*課題 1:* 将棋のブログ記事のうち、「ミ「そうそう、そこに砂糖をひとつまみ加えて…」」から「さか実をジュースにするとは」」までの部分を、もう一度そのまま書き出してください。「さか実をジュースにするとは」」の語句も含めます。
*課題 2:* 下にある行データのうち、「floral sweater at lower left is above.」を含む行から「Does light brown」を含む行までを、一字一句変えずに書き写してください。両端の行も含め、その範囲だけを書いてください。

*本文:*
----------
主に将棋に関する詩などの作品紹介と、自分の将棋の近況報告を行います。

読者の皆様こんばんは。いつの日かNHK将棋フォーカスで「描く将」特集を組んでほしいと思っている雁木師でございます(NHKさん、ぜひともよろしくお願いいたします)。今日は前半は「右玉浪漫飛行」の8回目、後半は将棋倶楽部24の近況報告を行いたいと思います。長文となりますが、最後までお付き合いいただけると幸いです。

まずは「右玉浪漫飛行」から。今回もDJ.ミギタマとアオテツと一緒に進めていきたいと思います。2人についてはこちらから。

 

 

前回のおさらいをしたいという方は下記リブログ記事からご確認いただけます。

それでは「右玉浪漫飛行」の始まりです。

 

※なお、このストーリーに出てくる人物、出来事などは一部を除いて架空のものです。実際の人物などとは一切関係ありません。

DJ.ミギタマ(以下ミ)「DJ.ミギタマの右玉浪漫飛行~!!」

 

♪~(オープニングBGM)

ミ「将棋ファンのみんな、暑いけど元気かい?DJ.ミギタマだ」

アオテツ(以下ア)「こんばんは。アシスタントのアオテツです。よろしくお願いします」

ミ「アオちゃん、最近暑いけど対策は何かしてるの?」

ア「んー。梅干しを食べることでしょうか」

ミ「いいねー。どうやって食べてるの?」

ア「どうやってと言われても…。ただ普通に白いご飯に乗せて食べています。たまに種を取って潰して食べることもあります」

ミ「ミギタマも梅干しは食べるけどちょっと変わってるんだよなあ」

ア「どうやって食べてますか?」

ミ「うん。まず梅干しの種を取り除いて叩いてつぶす」

ア「ふむふむ」

ミ「で、コップにたたいた梅干しの実を入れて…」

ア「あ、食べるというより飲むんですか?」

ミ「そうそう、そこに砂糖をひとつまみ加えて…」

ア「ジュースにして飲むんですか?」

ミ「そうなんだよ。で、そこに無糖の炭酸水を入れて飲む」

ア「それ、おいしいんですか?」

ミ「うん、美味いよ。砂糖の量は好みで調整してもいいし」

ア「よく、赤紫蘇の液体をジュースにして飲むということはありますが…。まさか実をジュースにするとは」

ミ「みんなも試してみてほしいな」

ア「番組ではおすすめレシピを…って料理番組になるところでした」

ミ「おっとアオちゃん、脱線はここまでにして本題に行こうぜ!!」

 

 

第8回「角換わり右玉の戦い 対腰掛け銀編」

ミ「ところでアオちゃん、今日のテーマは?」
----------
*提供データ:*
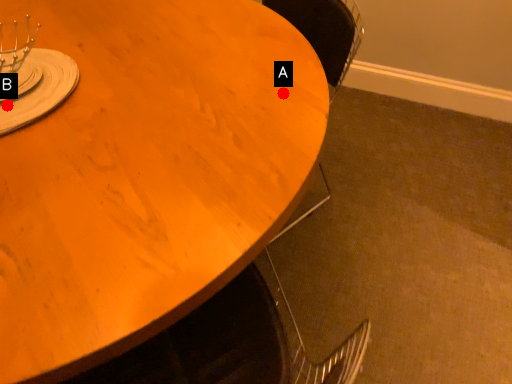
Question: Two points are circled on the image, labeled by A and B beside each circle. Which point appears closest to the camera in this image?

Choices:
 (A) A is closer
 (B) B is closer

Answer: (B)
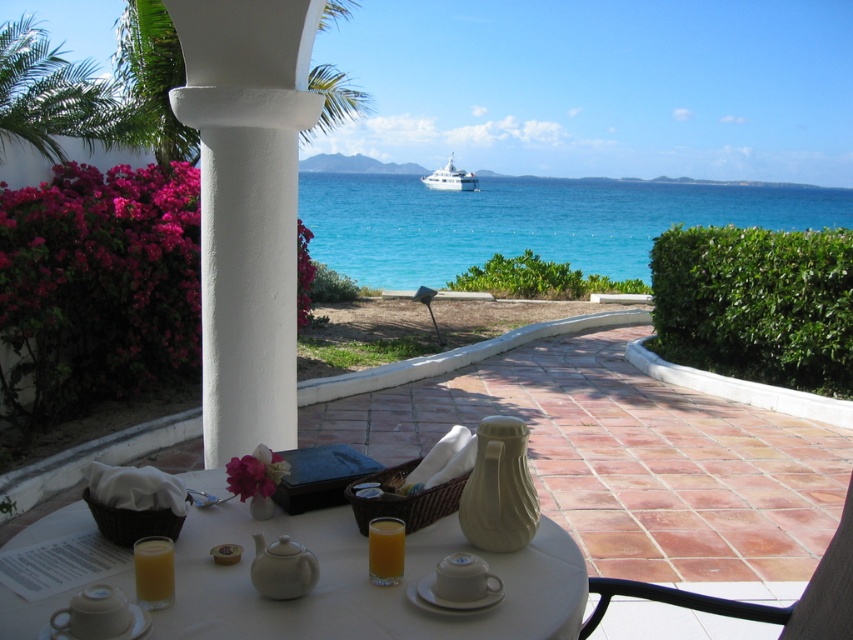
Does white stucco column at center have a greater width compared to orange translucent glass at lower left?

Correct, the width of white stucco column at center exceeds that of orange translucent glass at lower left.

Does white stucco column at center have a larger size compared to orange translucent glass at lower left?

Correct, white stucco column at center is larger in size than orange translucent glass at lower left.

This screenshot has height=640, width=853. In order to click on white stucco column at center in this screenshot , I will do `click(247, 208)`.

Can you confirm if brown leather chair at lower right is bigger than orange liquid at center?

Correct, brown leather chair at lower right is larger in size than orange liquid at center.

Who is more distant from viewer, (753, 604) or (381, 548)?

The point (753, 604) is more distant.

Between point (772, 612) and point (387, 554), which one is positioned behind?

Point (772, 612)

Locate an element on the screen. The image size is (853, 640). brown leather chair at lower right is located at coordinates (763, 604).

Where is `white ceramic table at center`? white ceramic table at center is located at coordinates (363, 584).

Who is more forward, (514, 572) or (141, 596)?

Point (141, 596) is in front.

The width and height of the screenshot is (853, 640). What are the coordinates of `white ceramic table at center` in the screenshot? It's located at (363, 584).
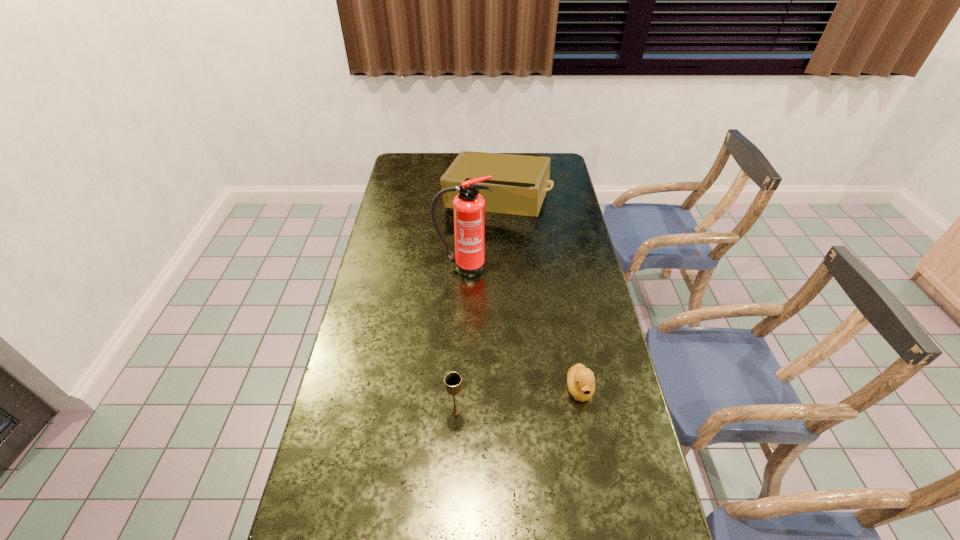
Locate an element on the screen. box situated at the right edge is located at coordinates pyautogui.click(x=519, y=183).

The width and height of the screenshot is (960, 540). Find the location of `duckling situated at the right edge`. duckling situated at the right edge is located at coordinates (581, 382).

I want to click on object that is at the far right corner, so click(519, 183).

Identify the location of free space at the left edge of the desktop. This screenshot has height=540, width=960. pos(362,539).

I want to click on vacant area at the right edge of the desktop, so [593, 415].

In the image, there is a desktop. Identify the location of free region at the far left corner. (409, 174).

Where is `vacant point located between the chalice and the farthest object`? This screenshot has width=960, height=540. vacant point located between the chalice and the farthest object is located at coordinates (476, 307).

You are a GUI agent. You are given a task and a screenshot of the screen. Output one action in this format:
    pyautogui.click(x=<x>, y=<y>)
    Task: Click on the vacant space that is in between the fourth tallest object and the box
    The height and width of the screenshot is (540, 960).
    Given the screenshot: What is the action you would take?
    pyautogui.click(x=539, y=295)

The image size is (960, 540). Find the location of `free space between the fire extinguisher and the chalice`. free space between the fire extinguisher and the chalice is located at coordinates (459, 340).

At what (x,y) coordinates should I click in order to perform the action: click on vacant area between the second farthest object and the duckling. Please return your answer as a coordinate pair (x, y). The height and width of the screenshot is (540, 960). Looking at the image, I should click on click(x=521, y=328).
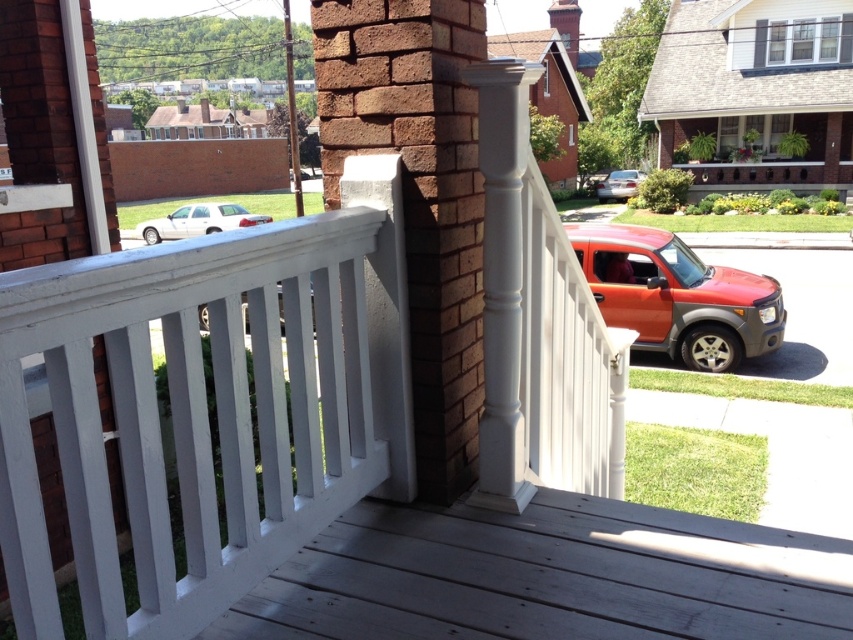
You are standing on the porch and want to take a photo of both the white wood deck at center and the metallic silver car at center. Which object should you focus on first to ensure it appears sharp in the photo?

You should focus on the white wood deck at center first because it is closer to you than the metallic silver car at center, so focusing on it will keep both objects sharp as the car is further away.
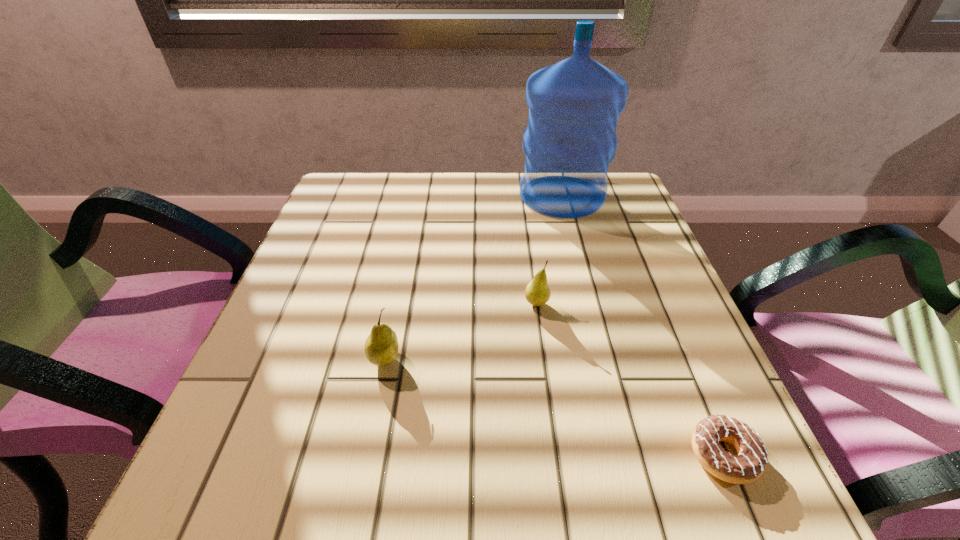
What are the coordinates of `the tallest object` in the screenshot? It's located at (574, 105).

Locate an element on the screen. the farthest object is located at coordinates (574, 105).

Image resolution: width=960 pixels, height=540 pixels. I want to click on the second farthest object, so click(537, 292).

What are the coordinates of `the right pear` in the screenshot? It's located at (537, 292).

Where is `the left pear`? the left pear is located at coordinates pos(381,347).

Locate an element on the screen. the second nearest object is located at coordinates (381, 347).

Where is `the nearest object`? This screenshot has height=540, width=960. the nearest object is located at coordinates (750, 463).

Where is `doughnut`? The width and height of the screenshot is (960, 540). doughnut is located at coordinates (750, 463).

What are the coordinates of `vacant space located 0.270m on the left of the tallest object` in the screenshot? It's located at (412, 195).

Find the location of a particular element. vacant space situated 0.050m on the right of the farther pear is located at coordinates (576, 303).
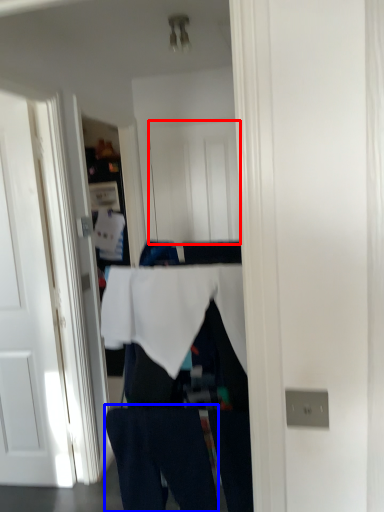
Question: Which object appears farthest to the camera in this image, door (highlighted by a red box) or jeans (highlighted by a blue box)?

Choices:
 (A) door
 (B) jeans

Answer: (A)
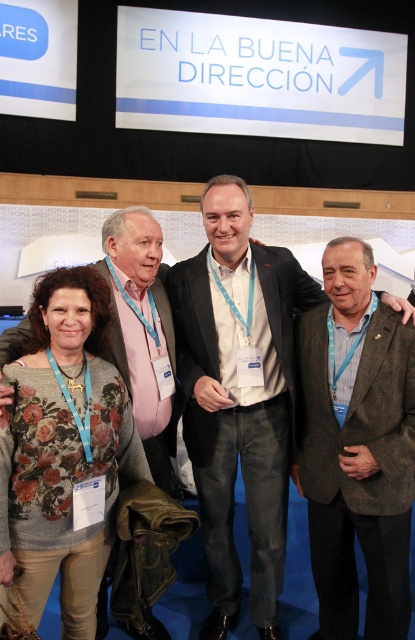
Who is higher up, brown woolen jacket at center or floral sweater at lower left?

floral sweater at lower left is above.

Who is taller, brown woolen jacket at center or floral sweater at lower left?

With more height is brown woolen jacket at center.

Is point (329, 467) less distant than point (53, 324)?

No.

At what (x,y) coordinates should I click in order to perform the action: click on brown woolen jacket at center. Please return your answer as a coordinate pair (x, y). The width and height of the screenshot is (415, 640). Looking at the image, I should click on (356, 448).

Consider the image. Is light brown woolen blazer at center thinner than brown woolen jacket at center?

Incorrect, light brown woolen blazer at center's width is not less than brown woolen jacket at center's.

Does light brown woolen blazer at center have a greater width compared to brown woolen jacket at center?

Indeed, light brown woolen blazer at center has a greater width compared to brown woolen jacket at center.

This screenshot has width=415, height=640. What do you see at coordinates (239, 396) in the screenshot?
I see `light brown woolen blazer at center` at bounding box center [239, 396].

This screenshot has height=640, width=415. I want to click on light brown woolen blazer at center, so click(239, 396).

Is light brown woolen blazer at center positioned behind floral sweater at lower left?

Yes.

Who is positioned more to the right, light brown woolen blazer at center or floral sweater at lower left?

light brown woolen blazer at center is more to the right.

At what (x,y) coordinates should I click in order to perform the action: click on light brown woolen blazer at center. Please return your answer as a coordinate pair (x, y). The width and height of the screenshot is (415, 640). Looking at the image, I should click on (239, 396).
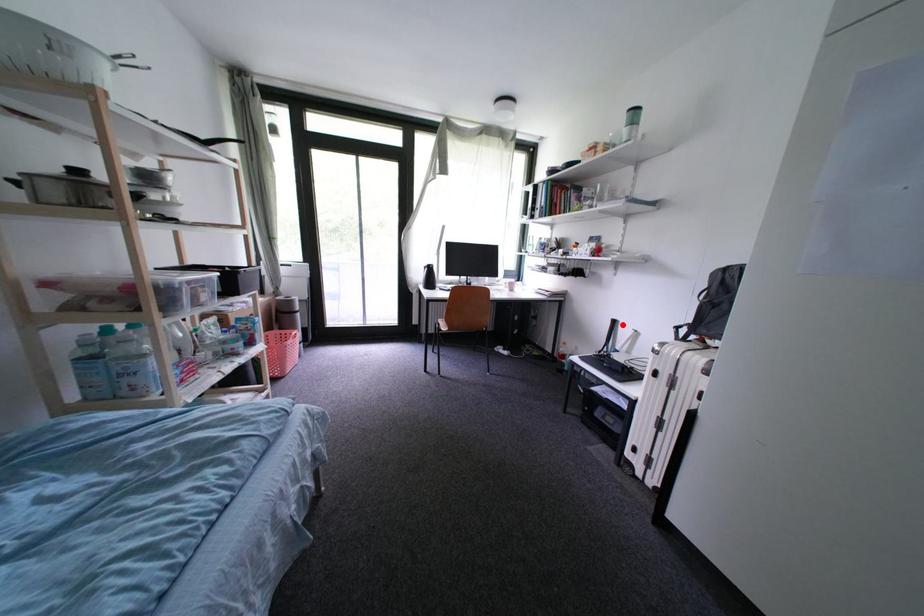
----------
*解答例 1:*
ミ「そうそう、そこに砂糖をひとつまみ加えて…」

ア「ジュースにして飲むんですか?」

ミ「そうなんだよ。で、そこに無糖の炭酸水を入れて飲む」

ア「それ、おいしいんですか?」

ミ「うん、美味いよ。砂糖の量は好みで調整してもいいし」

ア「よく、赤紫蘇の液体をジュースにして飲むということはありますが…。まさか実をジュースにするとは」

*解答例 2:*
floral sweater at lower left is above.

Who is taller, brown woolen jacket at center or floral sweater at lower left?

With more height is brown woolen jacket at center.

Is point (329, 467) less distant than point (53, 324)?

No.

At what (x,y) coordinates should I click in order to perform the action: click on brown woolen jacket at center. Please return your answer as a coordinate pair (x, y). The width and height of the screenshot is (415, 640). Looking at the image, I should click on (356, 448).

Consider the image. Is light brown woolen blazer at center thinner than brown woolen jacket at center?

Incorrect, light brown woolen blazer at center's width is not less than brown woolen jacket at center's.

Does light brown woolen blazer at center have a greater width compared to brown woolen jacket at center?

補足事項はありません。